Today versus a decade or two ago, Zhou said, "I make more money. My home is a lot bigger. Everybody's homes are getting bigger."
There's populist support for the American and Chinese governments working together to contain North Korea, clean the environment and save the world economy.
There's also mistrust.
On pollution and consumer safety, several Chinese asked: Doesn't American demand for cheap goods drive manufacturing? Don't Americans worry less when it's someone else's dirty air and water?

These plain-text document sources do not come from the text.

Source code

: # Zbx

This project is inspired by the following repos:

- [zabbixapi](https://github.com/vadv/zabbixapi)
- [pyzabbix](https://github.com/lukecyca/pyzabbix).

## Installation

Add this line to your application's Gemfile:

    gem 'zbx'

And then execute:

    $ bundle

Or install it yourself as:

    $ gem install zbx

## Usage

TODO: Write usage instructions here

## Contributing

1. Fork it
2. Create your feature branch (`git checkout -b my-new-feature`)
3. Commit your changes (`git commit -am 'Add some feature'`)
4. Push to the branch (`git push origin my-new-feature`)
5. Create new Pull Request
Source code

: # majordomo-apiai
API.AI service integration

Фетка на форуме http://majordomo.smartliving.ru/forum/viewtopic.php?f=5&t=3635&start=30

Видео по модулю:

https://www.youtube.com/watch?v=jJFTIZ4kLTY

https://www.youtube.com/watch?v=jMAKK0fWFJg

Many Chinese like seeing Americans doing business here. While Obama talks about supporting free trade, however, they see his tariffs on Chinese tires as evidence that he'll usher in more protectionism if his political base demands it. Never mind the current trade imbalance that tilts a huge surplus China's way.
"He talks really nice, saying stuff about how he's going to change everything... but on the other hand bashing Chinese trade," said Wang Guanjun, 50. Wang's an information technology consultant from Sichuan province who was visiting Super Brand Mall in Pudong, Shanghai's modern half on the east side of the Huangpu River.
"China is a partner with the U.S. If we compromise, it's good for both countries. If America still doesn't want to do free trade, China is still going to become stronger," Wang said.
Yang Pei Ming, managing director of the Shanghai Propaganda Poster Art Centre, which specializes in Chinese art from the Maoist period of 1949-79, said that many Chinese view Obama's arrival with a Chinese mix of superstition and pragmatism: "They hope he will bring good luck and stocks will go up."